→ **REQUIRED TASK**:
Reproduce each of the lines below verbatim, keeping their order and wording unchanged.

-=-=-=-=-

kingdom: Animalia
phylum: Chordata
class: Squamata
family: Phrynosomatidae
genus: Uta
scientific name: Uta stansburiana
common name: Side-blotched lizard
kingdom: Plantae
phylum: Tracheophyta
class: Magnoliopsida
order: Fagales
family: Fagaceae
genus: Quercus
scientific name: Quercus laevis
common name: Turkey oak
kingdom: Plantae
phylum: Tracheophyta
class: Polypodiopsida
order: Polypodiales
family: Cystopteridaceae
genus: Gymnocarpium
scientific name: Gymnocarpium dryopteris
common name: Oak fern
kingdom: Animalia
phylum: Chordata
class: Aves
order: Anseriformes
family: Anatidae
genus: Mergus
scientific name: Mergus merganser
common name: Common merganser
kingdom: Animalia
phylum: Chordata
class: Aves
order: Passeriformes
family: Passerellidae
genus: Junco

-=-=-=-=-

→ **FINISHED EXERCISE**:
kingdom: Animalia
phylum: Chordata
class: Squamata
family: Phrynosomatidae
genus: Uta
scientific name: Uta stansburiana
common name: Side-blotched lizard
kingdom: Plantae
phylum: Tracheophyta
class: Magnoliopsida
order: Fagales
family: Fagaceae
genus: Quercus
scientific name: Quercus laevis
common name: Turkey oak
kingdom: Plantae
phylum: Tracheophyta
class: Polypodiopsida
order: Polypodiales
family: Cystopteridaceae
genus: Gymnocarpium
scientific name: Gymnocarpium dryopteris
common name: Oak fern
kingdom: Animalia
phylum: Chordata
class: Aves
order: Anseriformes
family: Anatidae
genus: Mergus
scientific name: Mergus merganser
common name: Common merganser
kingdom: Animalia
phylum: Chordata
class: Aves
order: Passeriformes
family: Passerellidae
genus: Junco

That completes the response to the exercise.